[Begin PROVIDED DATA]

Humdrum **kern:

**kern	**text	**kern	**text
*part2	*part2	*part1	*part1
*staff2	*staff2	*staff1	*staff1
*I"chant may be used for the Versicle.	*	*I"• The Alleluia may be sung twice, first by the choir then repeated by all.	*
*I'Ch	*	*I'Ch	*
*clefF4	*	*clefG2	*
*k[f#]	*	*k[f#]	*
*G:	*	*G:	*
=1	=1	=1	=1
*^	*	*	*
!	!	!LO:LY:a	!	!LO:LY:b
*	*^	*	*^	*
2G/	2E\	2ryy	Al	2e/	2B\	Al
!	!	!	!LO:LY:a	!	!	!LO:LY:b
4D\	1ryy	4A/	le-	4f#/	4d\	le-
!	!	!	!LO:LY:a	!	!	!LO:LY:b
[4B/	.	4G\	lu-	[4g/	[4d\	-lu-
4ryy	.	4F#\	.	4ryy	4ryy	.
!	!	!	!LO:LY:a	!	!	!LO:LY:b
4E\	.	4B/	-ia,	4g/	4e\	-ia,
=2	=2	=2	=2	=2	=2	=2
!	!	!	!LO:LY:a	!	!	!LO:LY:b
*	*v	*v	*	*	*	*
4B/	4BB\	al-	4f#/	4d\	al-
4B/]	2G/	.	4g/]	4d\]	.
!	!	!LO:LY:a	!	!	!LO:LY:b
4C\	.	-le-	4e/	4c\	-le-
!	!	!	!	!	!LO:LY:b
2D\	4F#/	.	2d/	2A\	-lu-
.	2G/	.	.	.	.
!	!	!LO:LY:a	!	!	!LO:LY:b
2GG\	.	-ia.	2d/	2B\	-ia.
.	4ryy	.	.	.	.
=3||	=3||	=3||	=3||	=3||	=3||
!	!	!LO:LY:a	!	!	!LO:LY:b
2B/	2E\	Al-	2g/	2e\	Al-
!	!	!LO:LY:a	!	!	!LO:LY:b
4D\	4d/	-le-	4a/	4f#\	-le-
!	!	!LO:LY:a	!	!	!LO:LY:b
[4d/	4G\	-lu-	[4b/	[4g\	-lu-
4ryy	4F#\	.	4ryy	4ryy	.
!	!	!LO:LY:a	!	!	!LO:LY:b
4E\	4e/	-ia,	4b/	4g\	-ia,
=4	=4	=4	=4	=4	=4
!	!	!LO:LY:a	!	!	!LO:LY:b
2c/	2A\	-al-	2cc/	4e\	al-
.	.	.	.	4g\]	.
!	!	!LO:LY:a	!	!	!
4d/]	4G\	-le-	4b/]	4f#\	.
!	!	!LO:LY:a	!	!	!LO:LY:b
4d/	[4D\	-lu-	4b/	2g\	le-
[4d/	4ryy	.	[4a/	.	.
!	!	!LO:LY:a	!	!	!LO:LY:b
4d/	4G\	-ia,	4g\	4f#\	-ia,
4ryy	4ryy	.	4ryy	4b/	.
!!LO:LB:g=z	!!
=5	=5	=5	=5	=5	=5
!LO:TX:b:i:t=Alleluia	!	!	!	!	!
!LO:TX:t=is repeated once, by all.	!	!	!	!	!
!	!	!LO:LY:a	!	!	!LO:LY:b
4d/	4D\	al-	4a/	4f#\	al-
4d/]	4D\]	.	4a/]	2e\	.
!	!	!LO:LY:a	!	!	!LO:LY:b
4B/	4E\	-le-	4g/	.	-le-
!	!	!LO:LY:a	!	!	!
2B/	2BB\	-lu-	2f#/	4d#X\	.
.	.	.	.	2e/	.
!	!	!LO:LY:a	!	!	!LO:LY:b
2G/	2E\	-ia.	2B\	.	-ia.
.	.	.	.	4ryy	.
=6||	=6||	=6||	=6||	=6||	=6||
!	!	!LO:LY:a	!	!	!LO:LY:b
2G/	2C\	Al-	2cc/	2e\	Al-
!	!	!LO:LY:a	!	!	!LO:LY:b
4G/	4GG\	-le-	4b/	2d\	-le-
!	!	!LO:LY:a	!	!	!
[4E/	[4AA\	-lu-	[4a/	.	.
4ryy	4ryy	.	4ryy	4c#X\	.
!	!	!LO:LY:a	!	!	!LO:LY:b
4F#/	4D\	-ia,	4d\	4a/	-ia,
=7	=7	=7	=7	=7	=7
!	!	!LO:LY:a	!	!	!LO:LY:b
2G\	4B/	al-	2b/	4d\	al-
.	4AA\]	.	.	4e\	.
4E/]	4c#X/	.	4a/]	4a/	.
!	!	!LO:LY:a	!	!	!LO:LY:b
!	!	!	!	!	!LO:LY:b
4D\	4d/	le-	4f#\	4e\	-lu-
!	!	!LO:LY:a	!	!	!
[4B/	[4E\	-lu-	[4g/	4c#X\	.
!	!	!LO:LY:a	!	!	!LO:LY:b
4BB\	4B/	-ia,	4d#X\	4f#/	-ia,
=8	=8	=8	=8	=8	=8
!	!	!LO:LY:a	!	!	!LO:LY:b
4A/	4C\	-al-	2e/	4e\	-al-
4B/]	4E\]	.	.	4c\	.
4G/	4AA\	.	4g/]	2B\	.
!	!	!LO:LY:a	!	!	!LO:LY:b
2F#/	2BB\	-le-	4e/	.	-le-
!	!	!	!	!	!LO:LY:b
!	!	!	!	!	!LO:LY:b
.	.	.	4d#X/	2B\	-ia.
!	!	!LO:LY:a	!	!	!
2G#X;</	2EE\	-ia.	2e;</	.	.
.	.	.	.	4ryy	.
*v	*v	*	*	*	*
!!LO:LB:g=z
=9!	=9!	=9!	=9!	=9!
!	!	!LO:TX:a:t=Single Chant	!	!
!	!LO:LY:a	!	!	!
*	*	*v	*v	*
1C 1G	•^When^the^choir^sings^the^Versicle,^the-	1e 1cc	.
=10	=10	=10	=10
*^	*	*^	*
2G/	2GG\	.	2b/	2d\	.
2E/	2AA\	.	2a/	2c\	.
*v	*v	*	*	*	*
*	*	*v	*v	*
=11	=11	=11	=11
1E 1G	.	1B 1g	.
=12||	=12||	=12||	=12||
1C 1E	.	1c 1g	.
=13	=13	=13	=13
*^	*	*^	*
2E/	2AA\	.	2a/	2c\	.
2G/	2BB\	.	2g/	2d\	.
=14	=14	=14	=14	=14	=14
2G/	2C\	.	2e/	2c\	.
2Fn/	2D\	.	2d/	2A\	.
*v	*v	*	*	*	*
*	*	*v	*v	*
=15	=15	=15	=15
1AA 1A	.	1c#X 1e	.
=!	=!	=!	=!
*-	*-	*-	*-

[End PROVIDED DATA]

Extract each line of the material above that contains the string "repeated". Matching is case-sensitive.

*I"chant may be used for the Versicle.	*	*I"• The Alleluia may be sung twice, first by the choir then repeated by all.	*
!LO:TX:t=is repeated once, by all.	!	!	!	!	!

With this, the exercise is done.